Distanze in edilizia: vademecum per costruire in aderenza
La Cassazione Civile ha emesso una sentenza (2 marzo 2015, n. 4155) di rilevante interesse in materia di distanze in edilizia. La frase che la definisce il dettato dei giudici in maniera palese è la seguente: se gli edifici costruiti in aderenza hanno sagome diverse, la parte eccedente deve essere arretrata.
Nel caso di specie il Tribunale di Roma veniva adito dal proprietario di un terreno che chiedeva l’arretramento della costruzione realizzata sul confine dal vicino convenuto, in violazione delle distanze legali. I giudici del tribunale applicando il criterio di prevenzione, riconoscevano la legittimità della scelta del convenuto di costruire sul confine, in aderenza alla preesistente costruzione realizzata dall’attore.
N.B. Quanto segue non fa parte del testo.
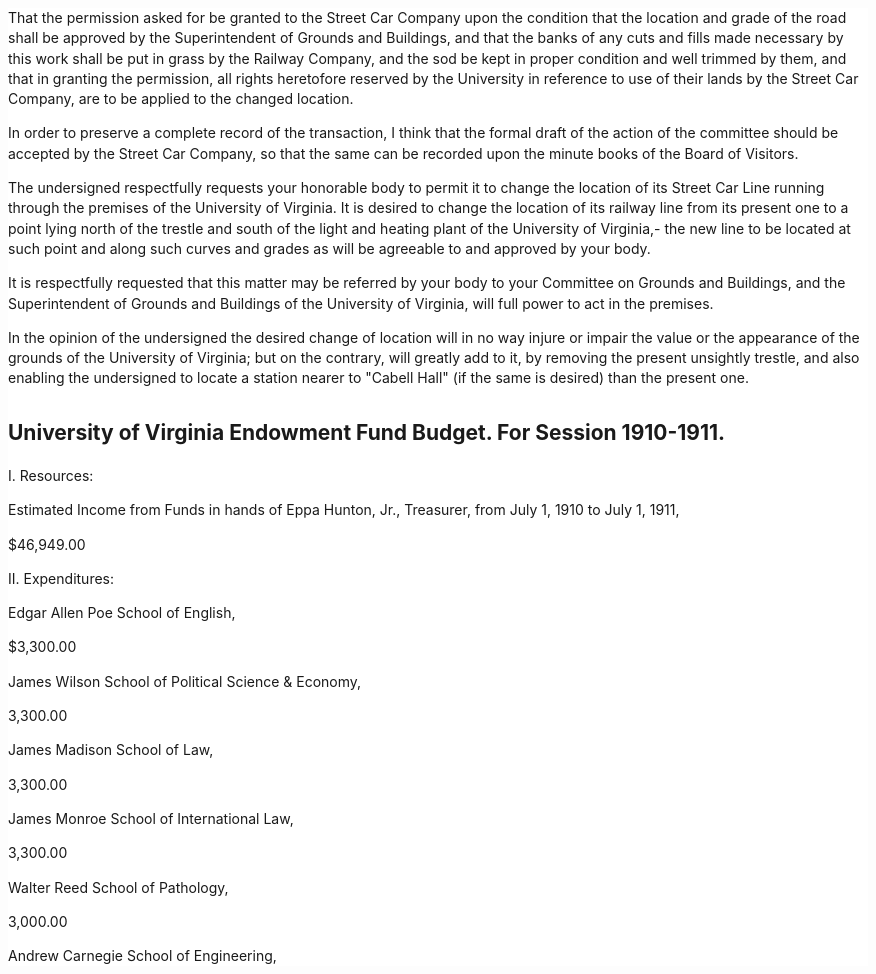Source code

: That the permission asked for be granted to the Street Car Company upon the condition that the location and grade of the road shall be approved by the Superintendent of Grounds and Buildings, and that the banks of any cuts and fills made necessary by this work shall be put in grass by the Railway Company, and the sod be kept in proper condition and well trimmed by them, and that in granting the permission, all rights heretofore reserved by the University in reference to use of their lands by the Street Car Company, are to be applied to the changed location.

In order to preserve a complete record of the transaction, I think that the formal draft of the action of the committee should be accepted by the Street Car Company, so that the same can be recorded upon the minute books of the Board of Visitors.

The undersigned respectfully requests your honorable body to permit it to change the location of its Street Car Line running through the premises of the University of Virginia. It is desired to change the location of its railway line from its present one to a point lying north of the trestle and south of the light and heating plant of the University of Virginia,- the new line to be located at such point and along such curves and grades as will be agreeable to and approved by your body.

It is respectfully requested that this matter may be referred by your body to your Committee on Grounds and Buildings, and the Superintendent of Grounds and Buildings of the University of Virginia, will full power to act in the premises.

In the opinion of the undersigned the desired change of location will in no way injure or impair the value or the appearance of the grounds of the University of Virginia; but on the contrary, will greatly add to it, by removing the present unsightly trestle, and also enabling the undersigned to locate a station nearer to "Cabell Hall" (if the same is desired) than the present one.

University of Virginia Endowment Fund Budget. For Session 1910-1911.
--------------------------------------------------------------------

I. Resources:

Estimated Income from Funds in hands of Eppa Hunton, Jr., Treasurer, from July 1, 1910 to July 1, 1911,

$46,949.00

II. Expenditures:

Edgar Allen Poe School of English,

$3,300.00

James Wilson School of Political Science & Economy,

3,300.00

James Madison School of Law,

3,300.00

James Monroe School of International Law,

3,300.00

Walter Reed School of Pathology,

3,000.00

Andrew Carnegie School of Engineering,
La Corte d’appello ribaltava in parte la decisione emessa in primo grado, disponendo l’arretramento ad una distanza di 5 metri dal confine per la parte di edificio che fuoriusciva dalla sagoma di quello realizzato in origine dal perveniente, estendendosi per una larghezza maggiore, lungo quella parte di confine priva di precedenti fabbricati. In questa direzione venivano demandate alla sede esecutiva le eventuali ed ulteriori questioni circa l’aspetto statico e le modalità con cui eseguire l’arretramento.
In sede di ricorso di legittimità alla Cassazione il ricorrente avanzava la pretesa di mantenere la costruzione realizzata lungo la linea di confine. La Cassazione Civile, tramite sentenza 2 marzo 2015, n. 4155, non accoglieva tale ricorso.
Inoltre, ed è ciò che più interessa ai fini dei temi trattati in questo sito, i giudici della Cassazione eccepivano l’irrilevanza dei rischi statici derivanti dall’arretramento. Tale questione era infatti stata sollevata dal ricorrente il quale lamentava il fatto che i giudici del secondo grado avessero trascurato gli eventuali pericoli statici che sarebbero potuti derivare dall’esecuzione dell’ordine di arretramento dell’immobile. I Giudici, in tutta risposta, ribadivano (ed è questo l’interessante principio che affiora dalla lettura della sentenza) che le eventuali costose conseguenze dell’arretramento, legittimamente impartito, non possono in alcun modo modificare la regola di diritto sulla cui base è stata risolta la controversia.
In caso contrario verrebbe a concretizzarsi un’ipotesi di “ragion fatta”, afferma testualmente la Cassazione, in forza della quale, chi voglia evitare i rigori normativi in tema di distanze, potrebbe adottare a priori tecniche costruttive che rendano particolarmente costosa la demolizione, ottenendo in tal modo una sorta di sanatoria a priori (o “effetto elusivo”) delle normative sul tema.